Pedro has two options: he can enter raffle number 1, OR raffle number 2 along with raffle number 3. If Pedro chooses to enter raffle number 1, he can buy up to 100 raffle tickets. Each ticket has a 1 in 50 chance of getting selected. If Pedro chooses raffle number 2/raffle number 3, he will have a 1 in 10 chance for raffle 2, and a 1 in 20 chance for raffle 3. However, if Pedro chooses to enter raffle number 2/raffle number 3, he can only buy one ticket for raffle number 2, and one ticket for raffle number 3. Which option should Pedro choose--buying 100 tickets for raffle one, or buying one ticket for both raffle two and raffle 3?

Question

Pedro has two options: he can enter raffle number 1, OR raffle number 2 along with raffle number 3. If Pedro chooses to enter raffle number 1, he can buy up to 100 raffle tickets. Each ticket has a 1 in 50 chance of getting selected. If Pedro chooses raffle number 2/raffle number 3, he will have a 1 in 10 chance for raffle 2, and a 1 in 20 chance for raffle 3. However, if Pedro chooses to enter raffle number 2/raffle number 3, he can only buy one ticket for raffle number 2, and one ticket for raffle number 3. Which option should Pedro choose--buying 100 tickets for raffle one, or buying one ticket for both raffle two and raffle 3?

Answer 1

To determine which option Pedro should choose, we need to calculate the expected value for each option. The expected value is the average outcome weighted by the probability of each outcome occurring.
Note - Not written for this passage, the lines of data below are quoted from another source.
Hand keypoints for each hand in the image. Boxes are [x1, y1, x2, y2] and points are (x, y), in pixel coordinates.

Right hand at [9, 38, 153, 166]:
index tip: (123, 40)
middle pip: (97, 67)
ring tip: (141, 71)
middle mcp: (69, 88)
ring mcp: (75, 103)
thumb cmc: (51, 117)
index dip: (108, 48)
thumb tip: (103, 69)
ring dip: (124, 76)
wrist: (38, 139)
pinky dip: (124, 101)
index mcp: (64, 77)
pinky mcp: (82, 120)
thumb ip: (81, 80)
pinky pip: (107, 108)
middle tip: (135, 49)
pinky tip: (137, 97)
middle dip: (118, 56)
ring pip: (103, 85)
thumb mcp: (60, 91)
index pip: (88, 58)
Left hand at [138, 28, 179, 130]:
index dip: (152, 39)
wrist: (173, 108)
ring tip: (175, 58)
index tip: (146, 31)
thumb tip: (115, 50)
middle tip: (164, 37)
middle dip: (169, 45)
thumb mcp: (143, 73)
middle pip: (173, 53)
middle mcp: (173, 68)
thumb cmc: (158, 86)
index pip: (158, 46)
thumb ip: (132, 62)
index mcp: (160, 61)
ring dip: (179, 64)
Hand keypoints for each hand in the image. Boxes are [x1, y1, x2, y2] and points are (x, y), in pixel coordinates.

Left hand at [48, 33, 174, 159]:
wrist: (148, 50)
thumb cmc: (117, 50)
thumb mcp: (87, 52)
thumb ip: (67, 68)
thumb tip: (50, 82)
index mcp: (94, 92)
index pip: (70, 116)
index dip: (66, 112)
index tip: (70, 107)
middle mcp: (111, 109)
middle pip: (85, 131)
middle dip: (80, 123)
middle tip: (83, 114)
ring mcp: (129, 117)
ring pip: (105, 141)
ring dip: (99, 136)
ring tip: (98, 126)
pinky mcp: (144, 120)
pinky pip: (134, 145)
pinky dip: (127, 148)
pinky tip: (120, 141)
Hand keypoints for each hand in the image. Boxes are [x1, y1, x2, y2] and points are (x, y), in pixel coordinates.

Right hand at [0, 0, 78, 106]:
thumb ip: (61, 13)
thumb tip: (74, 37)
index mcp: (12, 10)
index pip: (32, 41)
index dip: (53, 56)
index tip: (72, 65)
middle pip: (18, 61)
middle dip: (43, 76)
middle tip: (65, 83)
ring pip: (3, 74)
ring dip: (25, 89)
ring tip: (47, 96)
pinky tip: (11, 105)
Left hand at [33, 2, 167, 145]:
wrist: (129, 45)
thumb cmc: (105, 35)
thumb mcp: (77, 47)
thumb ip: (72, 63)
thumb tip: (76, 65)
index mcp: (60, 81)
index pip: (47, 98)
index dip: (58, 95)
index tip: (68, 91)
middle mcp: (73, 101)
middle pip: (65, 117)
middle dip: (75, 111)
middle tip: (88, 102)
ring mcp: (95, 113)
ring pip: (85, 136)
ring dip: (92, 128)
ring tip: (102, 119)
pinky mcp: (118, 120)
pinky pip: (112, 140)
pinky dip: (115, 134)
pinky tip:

For Option 1 (raffle number 1), let's calculate the expected value.

The probability of winning with one ticket is 1/50. So the expected value for one ticket is (1/50) * $0 (assuming no prize value).

Since Pedro can buy up to 100 tickets, we multiply the expected value of one ticket by the number of tickets: (1/50) * $0 * 100 = $0.

Therefore, the expected value for Option 1 is $0.

Now let's calculate the expected value for Option 2 (raffle number 2/raffle number 3).

For raffle number 2, the probability of winning is 1/10. Since Pedro can only buy one ticket, the expected value for raffle number 2 is (1/10) * $0 = $0.

For raffle number 3, the probability of winning is 1/20. Again, Pedro can only buy one ticket, so the expected value for raffle number 3 is (1/20) * $0 = $0.

Since Pedro participates in both raffle number 2 and raffle number 3, we sum up the expected values: $0 + $0 = $0.

Therefore, the expected value for Option 2 is also $0.

Considering the expected values for both options, Pedro should choose the option that is more convenient for him. In this case, since the expected values for both options are the same ($0), Pedro can choose either option based on his personal preference.